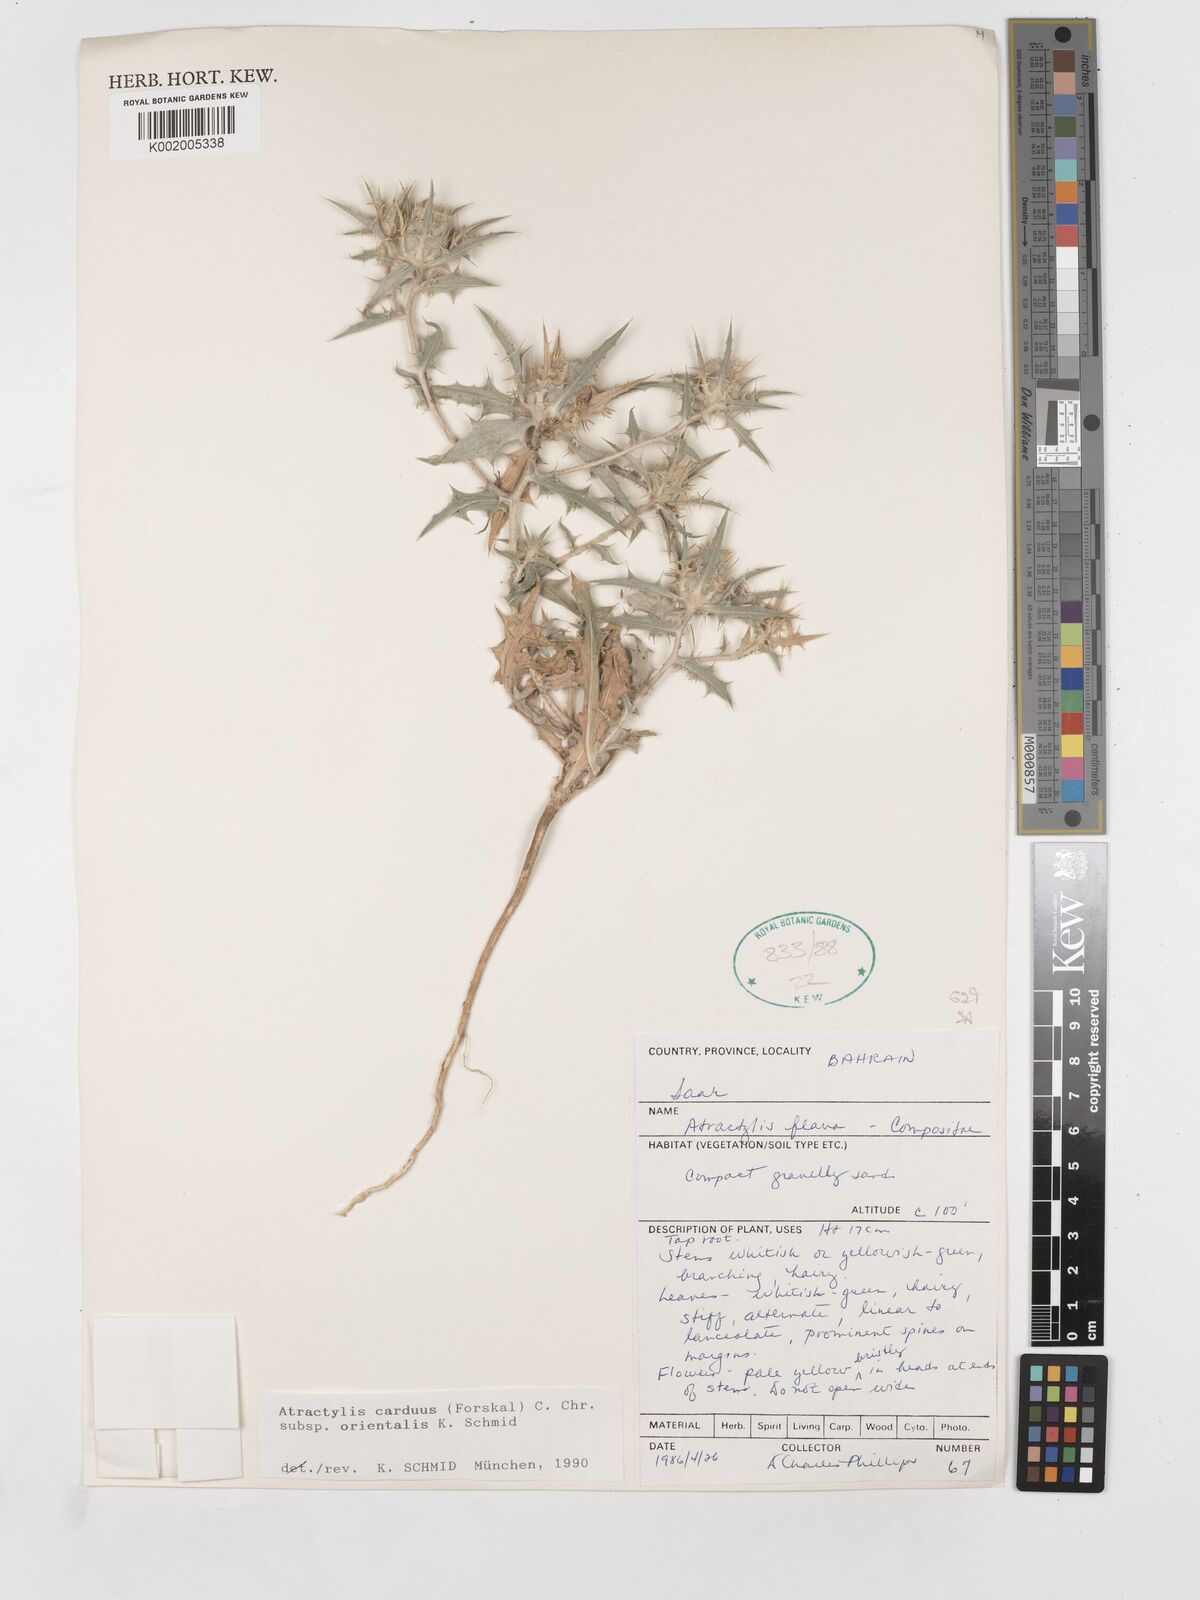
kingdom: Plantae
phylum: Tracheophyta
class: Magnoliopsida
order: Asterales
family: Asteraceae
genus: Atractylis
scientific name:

☆ ☆ ☆ ☆ ☆

## BRIEF
Please repeat every line of the records above word for word, leaving the pictures out of your answer.

## ANSWER IN FULL
kingdom: Plantae
phylum: Tracheophyta
class: Magnoliopsida
order: Asterales
family: Asteraceae
genus: Atractylis
scientific name:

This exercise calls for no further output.